Ridder has helped to make big changes for Falling Timber Farm by increasing the operation’s size, marketability, and reaching out for connections to innovative companies. They have begun to rent and farm more land, increase their cow herd and hire new employees. Ridder understands a commercial operation is much easier to run for someone who is looking at getting into raising cattle. However, FTF has found its niche market: its long history of raising high quality beef with high quality care.
“Virtues and values have always played a large role in our selections and decisions,” Ridder said. “We make our choices based on what’s right and on what we care about, not necessarily on what will make the most money.”
Through his high school career, Ridder was an active FFA member. He represented his home chapter as a Chapter, Area, and State FFA Officer. He was active in Career Development Events (CDE’s) and Leadership Development Events (LDE’s), participating in public speaking and livestock judging. He was selected to participate in the Missouri Agribusiness Academy, and showed livestock across Missouri growing up. He attributes his involvement in the organization to his involvement in the community.
“To bridge the gap between producers and consumers we have to not only be willing to tell consumers what we do, but also to show them how and why we do it,” Ridder said.

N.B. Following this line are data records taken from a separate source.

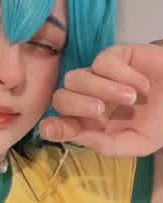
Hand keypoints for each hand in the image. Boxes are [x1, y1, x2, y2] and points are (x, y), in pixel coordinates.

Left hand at [39, 43, 162, 156]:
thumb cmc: (159, 121)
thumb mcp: (137, 143)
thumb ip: (108, 145)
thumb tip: (80, 138)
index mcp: (87, 125)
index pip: (57, 124)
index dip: (51, 127)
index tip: (54, 128)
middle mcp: (86, 100)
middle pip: (60, 98)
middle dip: (76, 105)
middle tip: (101, 111)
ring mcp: (97, 77)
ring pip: (75, 78)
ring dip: (100, 88)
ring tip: (130, 99)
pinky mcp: (113, 57)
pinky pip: (103, 62)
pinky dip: (122, 74)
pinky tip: (142, 85)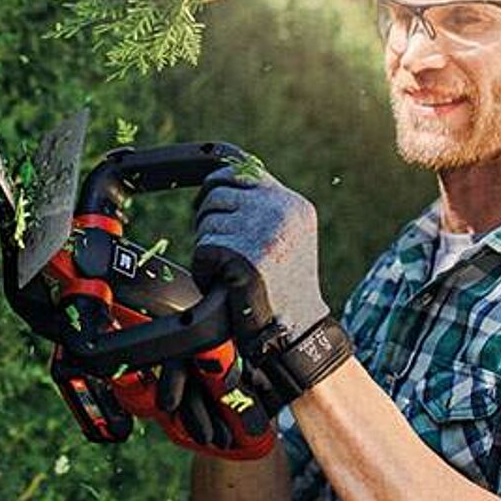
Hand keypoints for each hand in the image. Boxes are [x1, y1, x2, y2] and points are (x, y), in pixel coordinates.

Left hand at [191, 163, 329, 349]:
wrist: (298, 331)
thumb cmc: (286, 290)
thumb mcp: (288, 239)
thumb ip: (264, 209)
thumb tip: (221, 183)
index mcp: (293, 205)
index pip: (245, 169)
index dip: (218, 179)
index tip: (205, 191)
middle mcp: (280, 211)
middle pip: (218, 192)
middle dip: (207, 216)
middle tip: (215, 243)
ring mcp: (262, 231)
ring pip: (207, 222)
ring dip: (207, 248)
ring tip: (228, 272)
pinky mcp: (242, 255)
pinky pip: (202, 250)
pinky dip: (204, 271)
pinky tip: (222, 286)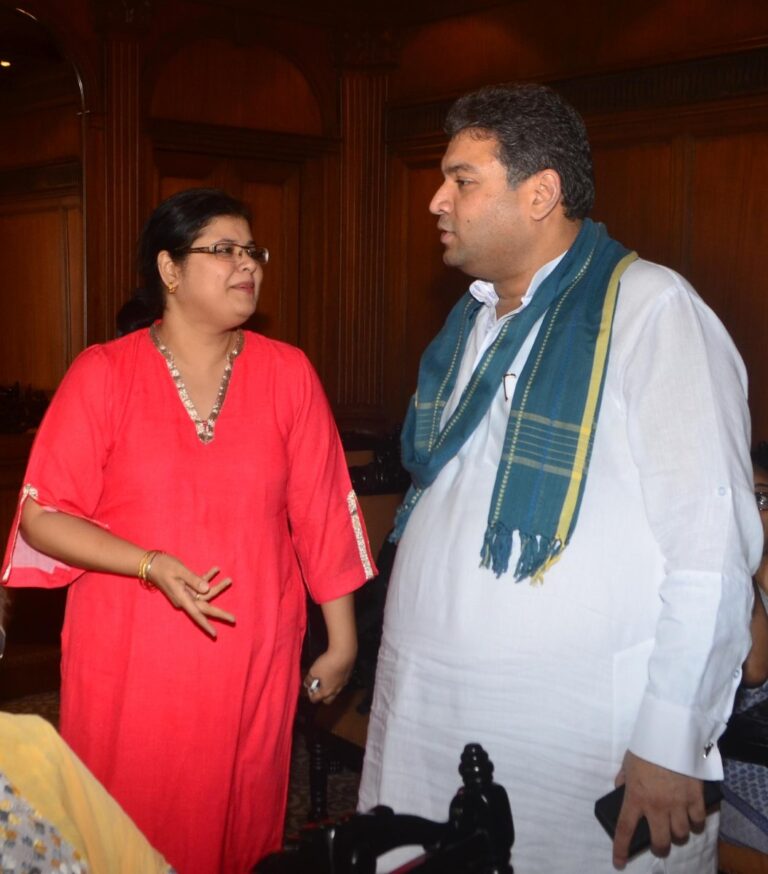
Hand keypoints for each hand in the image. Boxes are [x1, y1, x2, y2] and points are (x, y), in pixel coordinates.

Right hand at [147, 556, 235, 637]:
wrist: (150, 563)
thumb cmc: (164, 566)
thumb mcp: (179, 571)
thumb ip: (194, 580)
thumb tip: (207, 589)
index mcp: (182, 597)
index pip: (197, 614)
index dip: (206, 624)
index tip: (215, 634)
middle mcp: (184, 599)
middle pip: (205, 607)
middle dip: (219, 613)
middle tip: (234, 619)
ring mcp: (185, 594)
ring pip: (204, 594)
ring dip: (217, 587)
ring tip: (229, 580)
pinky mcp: (185, 588)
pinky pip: (199, 585)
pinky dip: (207, 578)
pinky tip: (216, 570)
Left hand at [304, 643, 356, 704]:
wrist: (344, 654)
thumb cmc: (327, 664)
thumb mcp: (313, 671)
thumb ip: (309, 679)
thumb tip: (306, 684)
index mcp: (326, 691)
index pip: (316, 699)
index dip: (310, 694)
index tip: (309, 687)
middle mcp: (336, 690)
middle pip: (328, 700)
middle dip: (322, 696)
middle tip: (318, 686)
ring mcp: (343, 684)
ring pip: (335, 691)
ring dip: (330, 687)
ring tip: (326, 678)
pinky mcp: (348, 676)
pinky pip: (341, 683)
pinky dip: (336, 680)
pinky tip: (334, 672)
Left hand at [612, 751, 704, 868]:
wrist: (670, 735)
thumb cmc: (646, 747)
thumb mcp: (628, 762)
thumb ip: (623, 779)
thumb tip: (620, 789)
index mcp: (636, 797)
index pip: (624, 829)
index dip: (620, 848)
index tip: (618, 862)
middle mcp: (657, 806)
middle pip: (660, 841)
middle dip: (659, 847)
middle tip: (659, 842)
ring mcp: (678, 804)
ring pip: (681, 834)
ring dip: (678, 833)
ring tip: (676, 826)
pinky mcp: (695, 797)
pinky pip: (699, 820)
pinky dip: (696, 822)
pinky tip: (692, 817)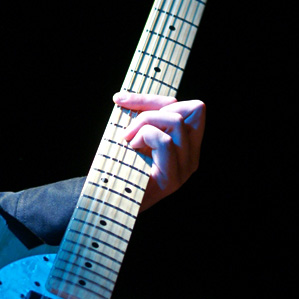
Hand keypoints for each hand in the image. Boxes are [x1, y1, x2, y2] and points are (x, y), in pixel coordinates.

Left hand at [113, 93, 205, 209]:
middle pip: (193, 108)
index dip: (157, 99)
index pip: (191, 107)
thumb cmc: (116, 169)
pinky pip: (165, 141)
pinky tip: (130, 150)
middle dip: (151, 107)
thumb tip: (127, 96)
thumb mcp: (132, 137)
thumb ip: (142, 120)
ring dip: (145, 123)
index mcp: (187, 146)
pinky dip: (143, 136)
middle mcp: (192, 157)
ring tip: (128, 140)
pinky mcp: (172, 179)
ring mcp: (185, 169)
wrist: (105, 202)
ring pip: (176, 121)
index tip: (122, 101)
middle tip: (127, 128)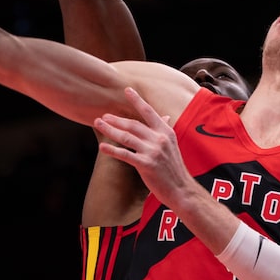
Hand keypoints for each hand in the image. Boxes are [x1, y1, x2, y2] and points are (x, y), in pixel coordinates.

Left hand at [94, 88, 199, 207]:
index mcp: (166, 132)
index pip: (149, 112)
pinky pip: (125, 154)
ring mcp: (153, 151)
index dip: (137, 100)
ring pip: (126, 137)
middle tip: (103, 116)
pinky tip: (102, 146)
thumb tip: (164, 116)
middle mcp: (159, 139)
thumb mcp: (172, 145)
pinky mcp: (146, 164)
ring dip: (110, 130)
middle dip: (116, 119)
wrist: (181, 189)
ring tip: (98, 124)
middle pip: (133, 124)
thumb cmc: (174, 169)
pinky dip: (112, 150)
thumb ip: (164, 131)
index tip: (127, 90)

He is motivated by the outcome of a successful product through hard work, and it makes him love what he does every day.
“Getting to work with people and livestock just makes it that much better,” he said.
Falling Timber farm has been a face for agriculture in the St. Louis area, and Ridder has even made it onto the big screen at Busch Stadium representing Missouri Corn. While, such accolades and recognition are nice, if you ask him, he’s just another hardworking farmer who is doing what he loves.